Aim of the task — For the word "which", tally the lines of the data that contain it and give the tally alone.

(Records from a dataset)
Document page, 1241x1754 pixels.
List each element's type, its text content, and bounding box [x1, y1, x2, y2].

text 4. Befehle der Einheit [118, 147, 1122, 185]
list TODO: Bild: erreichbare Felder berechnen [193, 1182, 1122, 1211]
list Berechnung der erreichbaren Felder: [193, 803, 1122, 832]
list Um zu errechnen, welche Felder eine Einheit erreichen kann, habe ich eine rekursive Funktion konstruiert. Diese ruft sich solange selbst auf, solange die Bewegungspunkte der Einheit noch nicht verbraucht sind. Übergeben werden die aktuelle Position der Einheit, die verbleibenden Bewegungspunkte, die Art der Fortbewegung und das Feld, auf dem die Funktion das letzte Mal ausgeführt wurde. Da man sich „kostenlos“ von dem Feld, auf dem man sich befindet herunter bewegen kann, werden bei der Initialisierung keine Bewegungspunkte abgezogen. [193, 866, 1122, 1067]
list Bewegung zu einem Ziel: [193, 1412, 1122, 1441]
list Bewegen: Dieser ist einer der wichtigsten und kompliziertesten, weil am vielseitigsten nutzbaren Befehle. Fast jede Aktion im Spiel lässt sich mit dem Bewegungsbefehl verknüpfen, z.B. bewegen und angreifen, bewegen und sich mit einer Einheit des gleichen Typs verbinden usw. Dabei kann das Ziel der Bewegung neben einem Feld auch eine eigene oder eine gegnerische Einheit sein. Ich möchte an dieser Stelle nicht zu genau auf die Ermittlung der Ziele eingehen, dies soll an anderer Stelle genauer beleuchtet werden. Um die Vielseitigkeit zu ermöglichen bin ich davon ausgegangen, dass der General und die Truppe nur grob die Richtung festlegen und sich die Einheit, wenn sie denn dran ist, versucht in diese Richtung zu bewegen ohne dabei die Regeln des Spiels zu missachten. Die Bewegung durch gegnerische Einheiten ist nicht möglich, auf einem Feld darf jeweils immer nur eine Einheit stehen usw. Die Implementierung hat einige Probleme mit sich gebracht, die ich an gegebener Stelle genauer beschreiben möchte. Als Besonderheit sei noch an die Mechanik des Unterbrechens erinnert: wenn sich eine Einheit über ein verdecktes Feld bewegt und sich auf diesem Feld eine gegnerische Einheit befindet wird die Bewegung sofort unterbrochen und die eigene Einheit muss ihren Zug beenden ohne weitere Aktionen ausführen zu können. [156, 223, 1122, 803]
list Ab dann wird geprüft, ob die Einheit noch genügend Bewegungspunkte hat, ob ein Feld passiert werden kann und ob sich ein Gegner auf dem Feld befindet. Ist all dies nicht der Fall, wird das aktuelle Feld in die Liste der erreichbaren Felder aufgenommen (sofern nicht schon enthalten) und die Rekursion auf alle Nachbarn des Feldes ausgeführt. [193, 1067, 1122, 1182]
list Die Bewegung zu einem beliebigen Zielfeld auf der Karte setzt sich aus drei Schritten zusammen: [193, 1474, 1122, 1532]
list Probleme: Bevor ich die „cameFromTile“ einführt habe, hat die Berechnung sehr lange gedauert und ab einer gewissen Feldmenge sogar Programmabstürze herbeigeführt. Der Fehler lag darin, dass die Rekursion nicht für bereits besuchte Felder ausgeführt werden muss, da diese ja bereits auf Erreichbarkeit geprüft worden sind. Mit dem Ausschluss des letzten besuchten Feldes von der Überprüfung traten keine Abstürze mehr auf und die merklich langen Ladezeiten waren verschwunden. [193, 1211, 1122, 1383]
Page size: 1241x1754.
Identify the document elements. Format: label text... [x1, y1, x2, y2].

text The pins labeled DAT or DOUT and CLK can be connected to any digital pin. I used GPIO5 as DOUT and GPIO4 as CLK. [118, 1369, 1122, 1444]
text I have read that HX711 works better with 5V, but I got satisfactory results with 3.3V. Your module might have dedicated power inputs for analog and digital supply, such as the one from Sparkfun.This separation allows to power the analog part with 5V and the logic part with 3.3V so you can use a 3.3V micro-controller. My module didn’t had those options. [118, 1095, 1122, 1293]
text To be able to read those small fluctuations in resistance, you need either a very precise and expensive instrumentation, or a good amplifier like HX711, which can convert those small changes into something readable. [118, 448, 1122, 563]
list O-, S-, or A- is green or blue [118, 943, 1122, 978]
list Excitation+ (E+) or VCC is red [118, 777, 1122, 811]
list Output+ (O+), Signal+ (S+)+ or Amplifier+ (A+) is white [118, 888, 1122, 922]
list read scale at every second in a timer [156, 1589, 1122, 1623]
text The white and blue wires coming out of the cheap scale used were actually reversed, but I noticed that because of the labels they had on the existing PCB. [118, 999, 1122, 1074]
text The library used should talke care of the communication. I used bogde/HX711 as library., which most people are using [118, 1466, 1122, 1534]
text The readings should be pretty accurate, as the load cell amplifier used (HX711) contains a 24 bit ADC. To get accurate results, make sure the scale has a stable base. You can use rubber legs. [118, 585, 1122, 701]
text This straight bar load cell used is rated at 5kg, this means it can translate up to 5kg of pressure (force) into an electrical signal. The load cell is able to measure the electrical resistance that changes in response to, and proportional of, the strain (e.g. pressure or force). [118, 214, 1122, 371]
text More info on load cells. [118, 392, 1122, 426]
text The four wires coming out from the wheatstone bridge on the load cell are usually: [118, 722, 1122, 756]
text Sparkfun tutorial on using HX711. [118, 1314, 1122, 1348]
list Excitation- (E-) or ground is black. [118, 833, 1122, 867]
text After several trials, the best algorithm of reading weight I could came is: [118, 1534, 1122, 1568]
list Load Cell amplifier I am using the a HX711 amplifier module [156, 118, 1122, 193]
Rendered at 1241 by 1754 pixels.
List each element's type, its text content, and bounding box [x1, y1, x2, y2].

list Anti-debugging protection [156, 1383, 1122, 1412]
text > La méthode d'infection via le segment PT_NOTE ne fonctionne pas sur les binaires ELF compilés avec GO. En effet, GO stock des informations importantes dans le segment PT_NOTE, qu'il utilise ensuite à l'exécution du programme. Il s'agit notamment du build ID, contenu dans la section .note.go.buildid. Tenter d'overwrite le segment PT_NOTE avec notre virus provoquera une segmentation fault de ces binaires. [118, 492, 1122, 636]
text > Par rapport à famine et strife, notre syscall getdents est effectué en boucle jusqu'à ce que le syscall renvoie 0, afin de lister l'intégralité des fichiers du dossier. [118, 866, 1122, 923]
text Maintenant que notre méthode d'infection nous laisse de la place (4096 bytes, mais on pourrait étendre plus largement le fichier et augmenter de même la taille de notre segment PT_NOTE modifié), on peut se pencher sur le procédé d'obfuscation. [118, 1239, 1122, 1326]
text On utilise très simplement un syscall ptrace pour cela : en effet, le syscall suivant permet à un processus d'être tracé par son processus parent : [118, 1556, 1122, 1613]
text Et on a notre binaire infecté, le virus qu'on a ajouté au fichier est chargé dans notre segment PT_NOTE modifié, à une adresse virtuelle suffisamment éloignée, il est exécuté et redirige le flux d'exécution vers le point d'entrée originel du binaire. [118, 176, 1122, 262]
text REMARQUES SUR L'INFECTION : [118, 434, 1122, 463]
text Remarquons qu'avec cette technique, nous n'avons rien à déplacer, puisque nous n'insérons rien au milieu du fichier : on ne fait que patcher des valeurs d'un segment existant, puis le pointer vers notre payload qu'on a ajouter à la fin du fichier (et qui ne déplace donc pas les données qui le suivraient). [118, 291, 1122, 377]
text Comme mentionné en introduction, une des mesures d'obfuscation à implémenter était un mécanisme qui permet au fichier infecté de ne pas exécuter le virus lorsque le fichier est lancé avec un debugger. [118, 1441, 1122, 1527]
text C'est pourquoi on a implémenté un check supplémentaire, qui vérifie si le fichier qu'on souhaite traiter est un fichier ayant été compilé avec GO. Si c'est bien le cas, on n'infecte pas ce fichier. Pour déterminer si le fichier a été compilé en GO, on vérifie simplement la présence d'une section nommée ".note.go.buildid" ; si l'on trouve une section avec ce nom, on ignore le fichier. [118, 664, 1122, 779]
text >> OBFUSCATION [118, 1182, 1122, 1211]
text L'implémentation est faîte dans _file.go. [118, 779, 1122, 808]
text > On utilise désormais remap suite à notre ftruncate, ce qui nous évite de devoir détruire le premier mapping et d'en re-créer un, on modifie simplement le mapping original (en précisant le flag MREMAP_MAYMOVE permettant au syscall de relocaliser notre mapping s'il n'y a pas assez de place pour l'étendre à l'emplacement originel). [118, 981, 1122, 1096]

Task output — 2